◆ **Exercise details**:
Return every line of the listing that includes the string "Stripe".

◆ **Data records**:
■ ■ ■
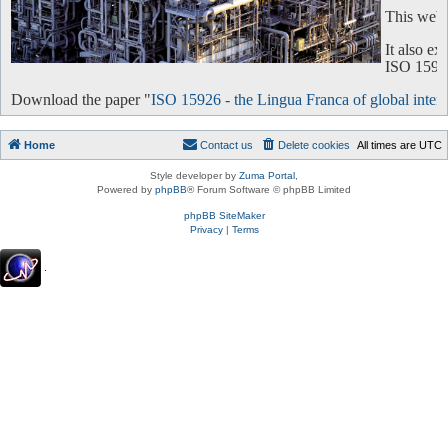
This websi
It also e
ISO 15926 
Download the paper "
ISO 15926 - the Lingua Franca of global intero
Home
Contact us
Delete cookies
All times are
UTC
Style developer by
Zuma Portal
,
Powered by
phpBB
® Forum Software © phpBB Limited
phpBB SiteMaker
Privacy
|
Terms
.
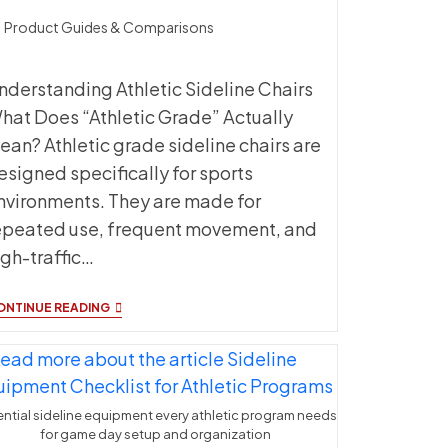
t
Product Guides & Comparisons
ategory:
nderstanding Athletic Sideline Chairs
hat Does “Athletic Grade” Actually
ean? Athletic grade sideline chairs are
esigned specifically for sports
nvironments. They are made for
epeated use, frequent movement, and
igh-traffic…
ATHLETIC
ONTINUE READING
SIDELINE
CHAIRS:
WHAT
MAKES
THEM
‘ATHLETIC
ntial sideline equipment every athletic program needs
GRADE’?
for game day setup and organization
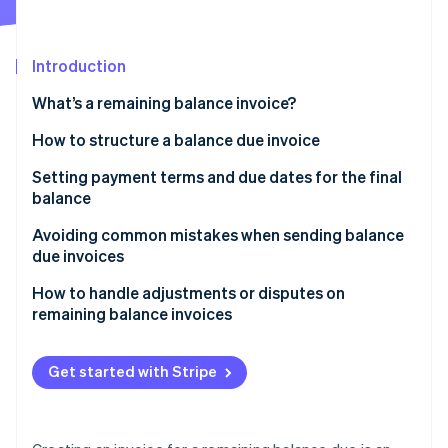
Partners
See what's ahead
Stripe App Marketplace
Radar
Fraud prevention
Introduction
Atlas
What’s a remaining balance invoice?
Start-up incorporation
How to structure a balance due invoice
Climate
Carbon removal
Header
Setting payment terms and due dates for the final
Identity
balance
Online identity verification
Customer information
Avoiding common mistakes when sending balance
Invoice details
due invoices
Balance summary
Forgetting to reference the original invoice
How to handle adjustments or disputes on
remaining balance invoices
Payment instructions
Stripe Sessions 2026
Not setting a due date
See how Stripe is building the economic infrastructure 
Respond quickly to disputes or adjustment requests
Additional notes or terms
Watch now
Being vague about late fees
Get started with Stripe
Clarify and correct any mistakes
Sending invoices without payment instructions
Provide a breakdown when needed
Poor formatting and lack of clarity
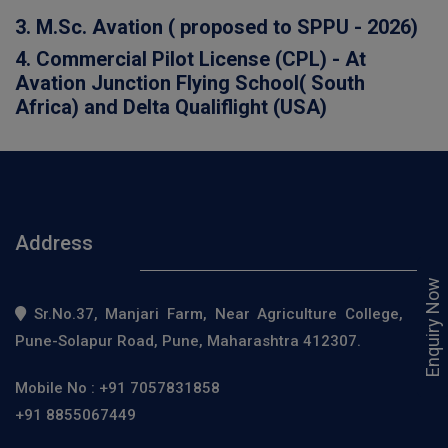
3. M.Sc. Avation ( proposed to SPPU - 2026)
4. Commercial Pilot License (CPL) - At
Avation Junction Flying School( South
Africa) and Delta Qualiflight (USA)
Address
Enquiry Now
Sr.No.37, Manjari Farm, Near Agriculture College,
Pune-Solapur Road, Pune, Maharashtra 412307.
Mobile No :
+91 7057831858
+91 8855067449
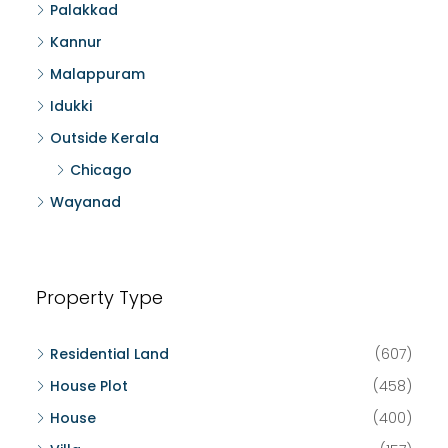
Palakkad
Kannur
Malappuram
Idukki
Outside Kerala
Chicago
Wayanad
Property Type
Residential Land
(607)
House Plot
(458)
House
(400)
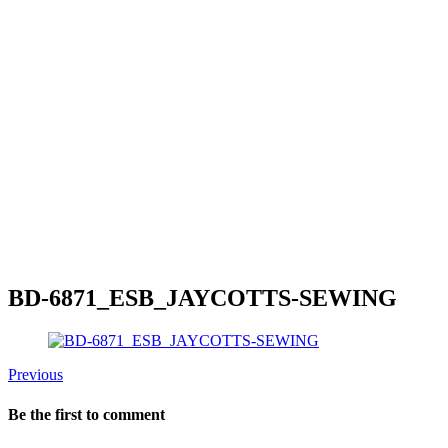
BD-6871_ESB_JAYCOTTS-SEWING
Previous
Be the first to comment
■ ■ ■
◆ **Answer section**:
Stripe App Marketplace
Stripe Sessions 2026
See how Stripe is building the economic infrastructure 
Get started with Stripe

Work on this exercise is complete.